§ **Prompt**
Give back every one of the following lines word for word, keeping their order and changing nothing.
*** Opening of Recorded data ***
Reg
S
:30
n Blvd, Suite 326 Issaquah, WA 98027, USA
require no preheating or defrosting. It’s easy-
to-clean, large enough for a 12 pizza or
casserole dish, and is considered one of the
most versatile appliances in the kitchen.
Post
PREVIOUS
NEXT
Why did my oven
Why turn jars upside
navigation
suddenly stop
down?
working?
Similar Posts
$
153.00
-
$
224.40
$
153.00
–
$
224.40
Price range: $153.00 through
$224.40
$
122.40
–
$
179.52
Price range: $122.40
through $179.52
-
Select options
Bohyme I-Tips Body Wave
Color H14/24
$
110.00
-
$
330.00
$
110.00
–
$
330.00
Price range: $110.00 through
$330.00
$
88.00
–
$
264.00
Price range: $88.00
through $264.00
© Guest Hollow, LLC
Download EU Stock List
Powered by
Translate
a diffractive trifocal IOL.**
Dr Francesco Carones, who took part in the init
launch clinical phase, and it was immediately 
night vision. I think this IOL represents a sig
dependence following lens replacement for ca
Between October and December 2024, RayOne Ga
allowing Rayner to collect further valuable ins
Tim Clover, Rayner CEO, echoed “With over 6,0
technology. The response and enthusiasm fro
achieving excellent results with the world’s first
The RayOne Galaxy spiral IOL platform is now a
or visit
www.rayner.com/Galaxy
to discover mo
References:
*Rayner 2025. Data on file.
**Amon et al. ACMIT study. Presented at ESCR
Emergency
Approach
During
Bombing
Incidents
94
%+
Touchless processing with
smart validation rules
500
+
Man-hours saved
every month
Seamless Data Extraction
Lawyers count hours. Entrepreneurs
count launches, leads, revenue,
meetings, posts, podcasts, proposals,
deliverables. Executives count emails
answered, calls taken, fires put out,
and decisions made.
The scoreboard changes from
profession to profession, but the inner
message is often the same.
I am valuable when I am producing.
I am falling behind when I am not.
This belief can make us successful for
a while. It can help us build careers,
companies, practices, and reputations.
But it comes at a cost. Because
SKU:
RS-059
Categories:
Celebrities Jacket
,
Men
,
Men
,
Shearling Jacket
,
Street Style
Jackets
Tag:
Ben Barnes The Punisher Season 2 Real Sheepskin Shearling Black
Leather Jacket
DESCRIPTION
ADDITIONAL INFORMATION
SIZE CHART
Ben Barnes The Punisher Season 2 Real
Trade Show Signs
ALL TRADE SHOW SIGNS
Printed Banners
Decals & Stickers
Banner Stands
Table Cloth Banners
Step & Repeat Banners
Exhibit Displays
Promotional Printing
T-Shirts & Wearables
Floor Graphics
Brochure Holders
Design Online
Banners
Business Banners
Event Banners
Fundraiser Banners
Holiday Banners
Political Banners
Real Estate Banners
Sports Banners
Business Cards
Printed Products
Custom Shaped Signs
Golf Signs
*** Close of Recorded data ***
§ **Response to the task**
Reg
S
:30
n Blvd, Suite 326 Issaquah, WA 98027, USA
require no preheating or defrosting. It’s easy-
to-clean, large enough for a 12 pizza or
casserole dish, and is considered one of the
most versatile appliances in the kitchen.
Post
PREVIOUS
NEXT
Why did my oven
Why turn jars upside
navigation
suddenly stop
down?
working?
Similar Posts
$
153.00
-
$
224.40
$
153.00
–
$
224.40
Price range: $153.00 through
$224.40
$
122.40
–
$
179.52
Price range: $122.40
through $179.52
-
Select options
Bohyme I-Tips Body Wave
Color H14/24
$
110.00
-
$
330.00
$
110.00
–
$
330.00
Price range: $110.00 through
$330.00
$
88.00
–
$
264.00
Price range: $88.00
through $264.00
© Guest Hollow, LLC
Download EU Stock List
Powered by
Translate
a diffractive trifocal IOL.**
Dr Francesco Carones, who took part in the init
launch clinical phase, and it was immediately 
night vision. I think this IOL represents a sig
dependence following lens replacement for ca
Between October and December 2024, RayOne Ga
allowing Rayner to collect further valuable ins
Tim Clover, Rayner CEO, echoed “With over 6,0
technology. The response and enthusiasm fro
achieving excellent results with the world’s first
The RayOne Galaxy spiral IOL platform is now a
or visit
www.rayner.com/Galaxy
to discover mo
References:
*Rayner 2025. Data on file.
**Amon et al. ACMIT study. Presented at ESCR
Emergency
Approach
During
Bombing
Incidents
94
%+
Touchless processing with
smart validation rules
500
+
Man-hours saved
every month
Seamless Data Extraction
Lawyers count hours. Entrepreneurs
count launches, leads, revenue,
meetings, posts, podcasts, proposals,
deliverables. Executives count emails
answered, calls taken, fires put out,
and decisions made.
The scoreboard changes from
profession to profession, but the inner
message is often the same.
I am valuable when I am producing.
I am falling behind when I am not.
This belief can make us successful for
a while. It can help us build careers,
companies, practices, and reputations.
But it comes at a cost. Because
SKU:
RS-059
Categories:
Celebrities Jacket
,
Men
,
Men
,
Shearling Jacket
,
Street Style
Jackets
Tag:
Ben Barnes The Punisher Season 2 Real Sheepskin Shearling Black
Leather Jacket
DESCRIPTION
ADDITIONAL INFORMATION
SIZE CHART
Ben Barnes The Punisher Season 2 Real
Trade Show Signs
ALL TRADE SHOW SIGNS
Printed Banners
Decals & Stickers
Banner Stands
Table Cloth Banners
Step & Repeat Banners
Exhibit Displays
Promotional Printing
T-Shirts & Wearables
Floor Graphics
Brochure Holders
Design Online
Banners
Business Banners
Event Banners
Fundraiser Banners
Holiday Banners
Political Banners
Real Estate Banners
Sports Banners
Business Cards
Printed Products
Custom Shaped Signs
Golf Signs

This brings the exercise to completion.